In continuation to my previous blog post on CefSharp / Chromium, we were trying to build and bundle the output of our CefSharp based WPF application for our client for their testing. However I noticed the CefSharp.BrowserSubprocess.exe
and related dlls / resources were being put in the main build output folder (not to a x86
/ x64
sub-folder inside build output folder) even when compiled for AnyCPU
.
Normally this won’t be a problem. Nobody has a x86 based Windows machine these days. Still for semantic reasons, and for separating core-Chromium resources from our own WPF build output, I wanted the build process to put Chromium resources in a x86
/ x64
sub-folder.
Normally I would have assumed an AnyCPU
build to handle this itself. But it wasn’t.
Googling turned up nothing useful. There were a ton of advices (including copying them manually or adding the resources to the C# project and setting the “Copy to Output Directory
” value on each such Chromium resource. I din’t find any such advice practical, for various reasons including the fact that I did not want to do this over and over again as we updated Chromium Nuget packages (as obviously output files from Chromium can change between multiple versions).

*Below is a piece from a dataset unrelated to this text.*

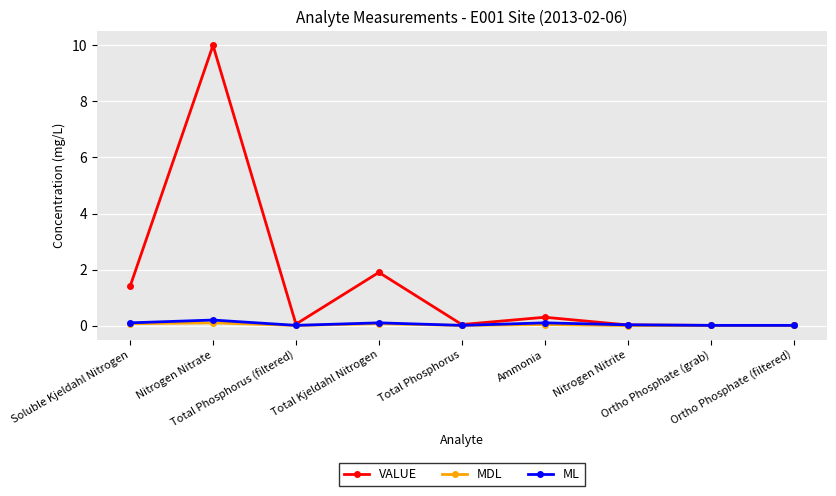

In VALUE, how many points are higher than both neighbors (excluding endpoints)?

3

I did recall however that we have a previous CefSharp / Chromium project where the output was happening as desired by me. So the next thing I did was to open the new and older’s project .csproj
files side-by-side and compare them. What I figured was the presence of <Prefer32Bit>
tags in the older project under Debug|AnyCPU
and Release|AnyCPU
platform configurations (see screenshot below):

Voila! Adding those tags with the value set to false sent the chromium resources to x86 / x64 sub-directories of build output. Mission accomplished!!